A musical about euthanasia with Ángela Molina and Alfredo Castro. With original music by María Arnal and choreographies by La Veronal. Well, that alone is enough for Dust will be It is one of the most interesting projects in cinema this year, but on top of that the incredible sensitivity and good taste of Carlos Marqués-Marcet and the script he writes with Coral Cruz and Clara Roquet address the topic of dignified death from places that are not at all comfortable. nor visited. Fleeing from Manichaeism, with an intelligence and a risk that could have made them lose their step. They never do. A gem that should place Marqués-Marcet once and for all as one of the great directors of Spanish cinema at the moment.
We really missed Mar Coll, one of those pioneers not always recognized in Spanish cinema. His return has been surprising because the themes that have always interested him have been joined by a commitment to realistic terror that has made Hail Mary in one of the most different portraits of motherhood. It focuses on those women who regret being mothers but never dare to say it. She does it by flirting with him body horror and discovering a powerful, hypnotic and different actress, a Laura Weissmahr who should be in all the awards of the year.
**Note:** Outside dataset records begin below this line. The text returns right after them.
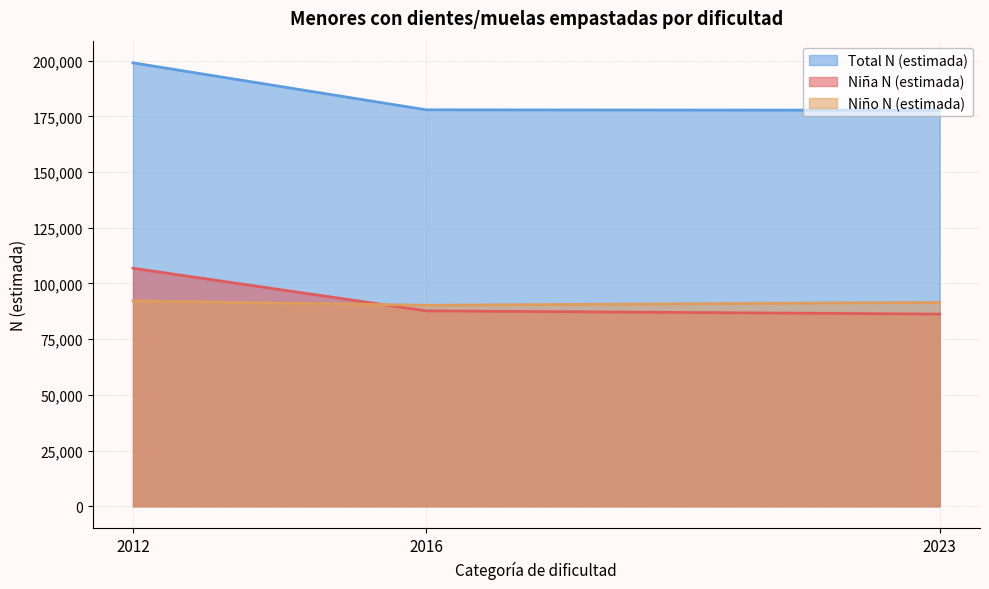

Between 2012 and 2023, which series saw the biggest shift?

Total N (estimada)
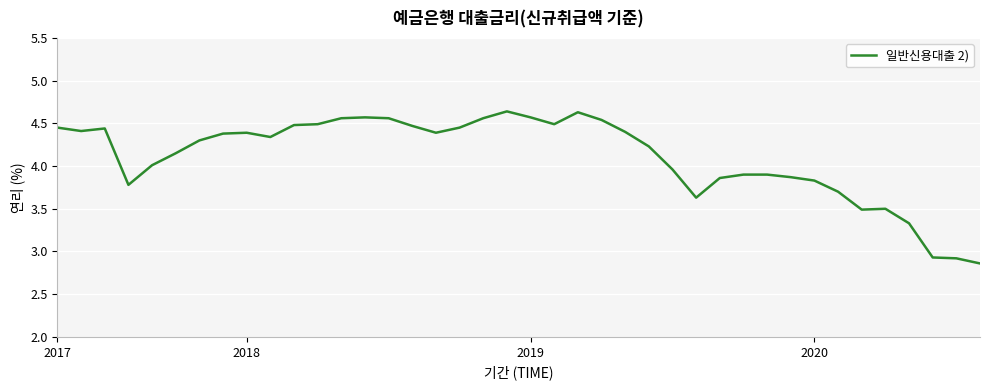

What is the difference between the maximum and minimum values?

1.8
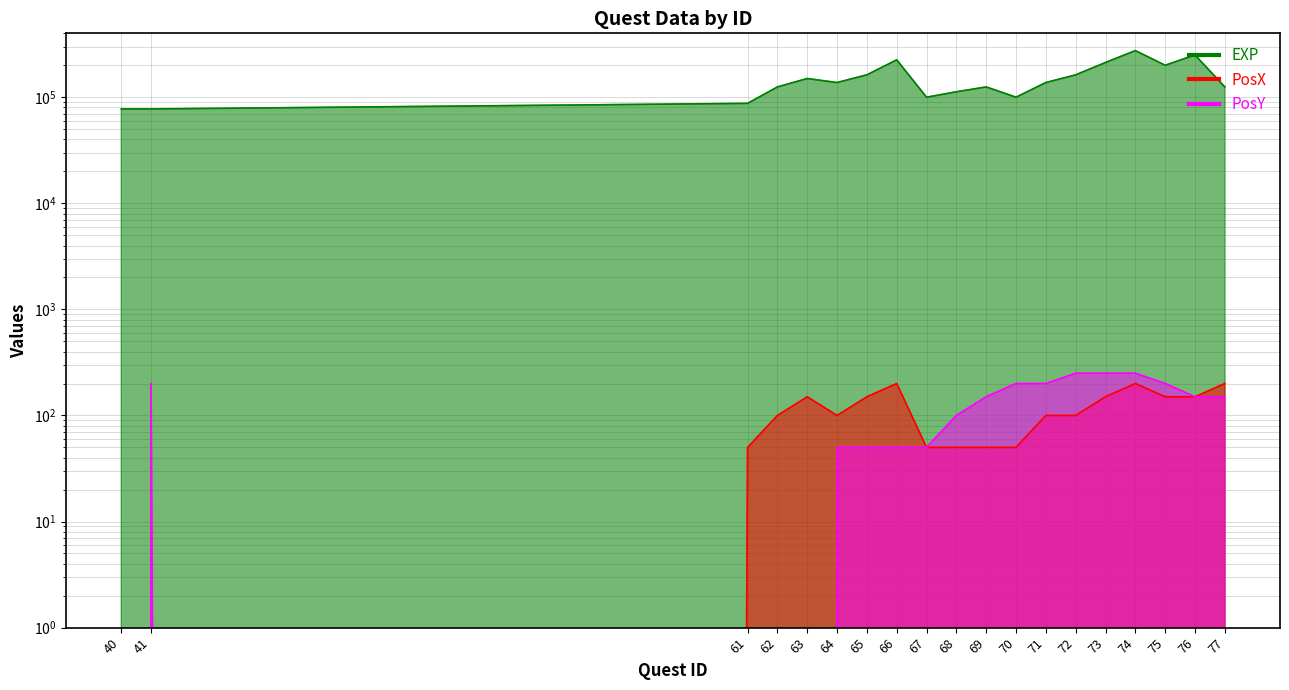

What is the total value across all series at 75?

200350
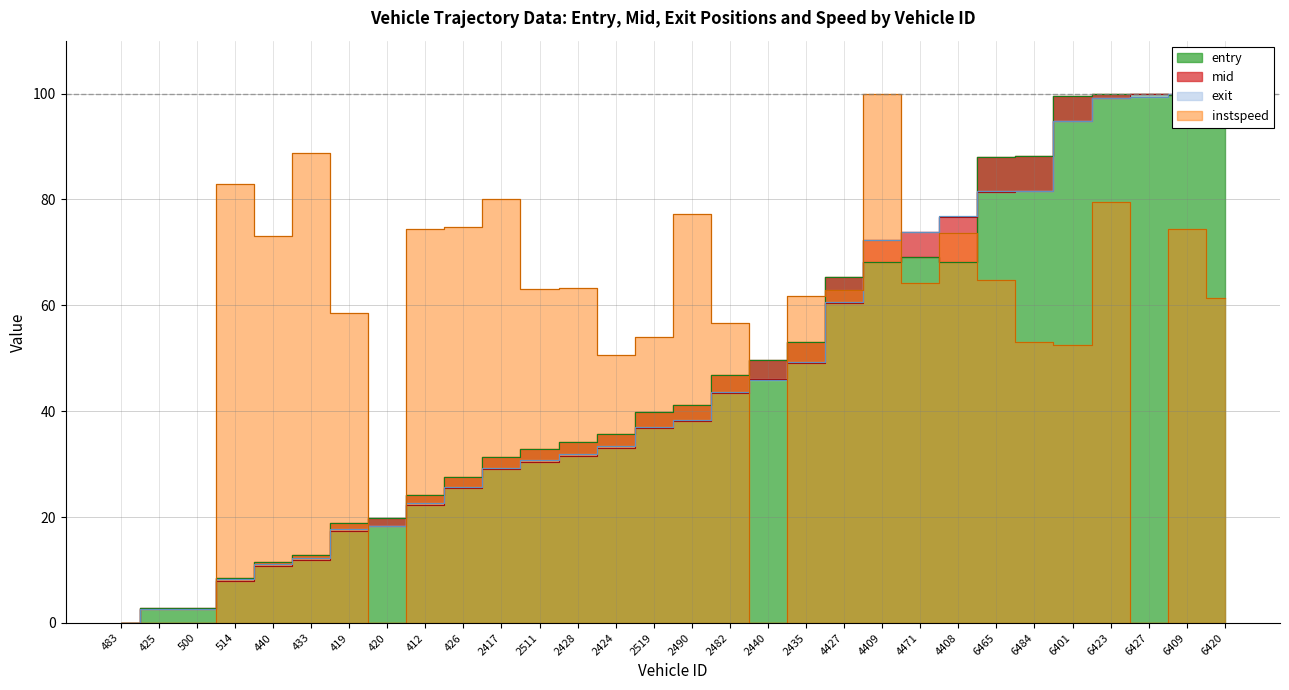

List the series in order of their peak value, lowest first.

entry, mid, exit, instspeed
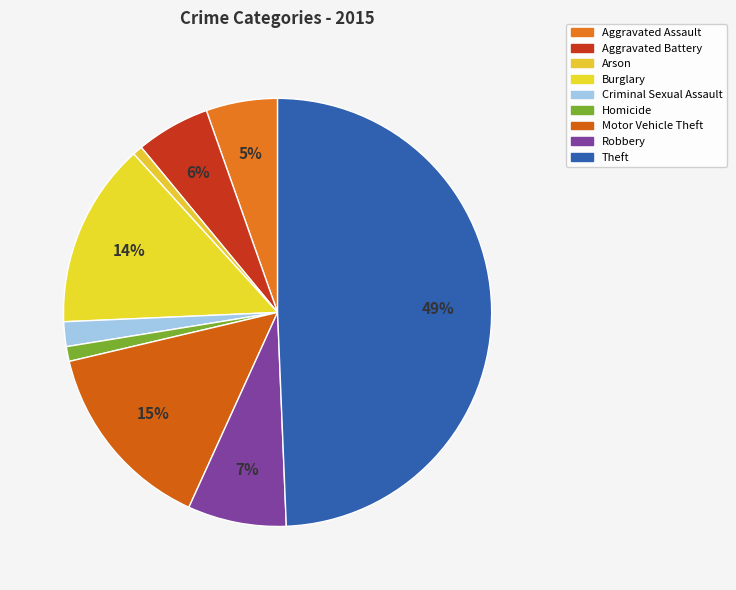

How many segments does this pie chart have?

9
‘Second Prize’ (available on Movistar Plus+) / ‘The Blue Star’ (available on Filmin and Movistar Plus+)
It had to be Isaki Lacuesta who showed us that musical biopics are boring and academic because no one puts soul into them. Their talent has turned the story of Los Planetas into a beautiful film about friendship and love, because deep down what Jota and Floren have is a lifelong relationship. A film that transcends the stuffy norms of the genre as does another of the Spanish phenomena of the year, the beautiful The blue star, which has placed Javier Macipe in the spotlight, who reveals to us in a fiction and documentary game the history of Más Birras with another excellent discovery, that of Pepe Lorente, and a tear-in-the-eye ending.
Jonás Trueba has been maturing as a director, and what in other filmmakers usually comes together with an engorgement in his voice and a gravity in his forms, here it has been almost the opposite. Trueba has shed ties, industry pressure and certain dramatic mannerisms to become one of the freest filmmakers in Spain. One that is capable of stringing together a documentary of more than three hours about today’s youth where fiction and non-fiction went hand in hand (Who prevents it) with a film of just 70 minutes (You have to come see it). In that crescendo he delivers his best work, one that in its apparent lightness delivers an emotional love letter to routine, to growing up, to friends and to his own father. All with a playful spirit that gradually excites you until you fall exhausted.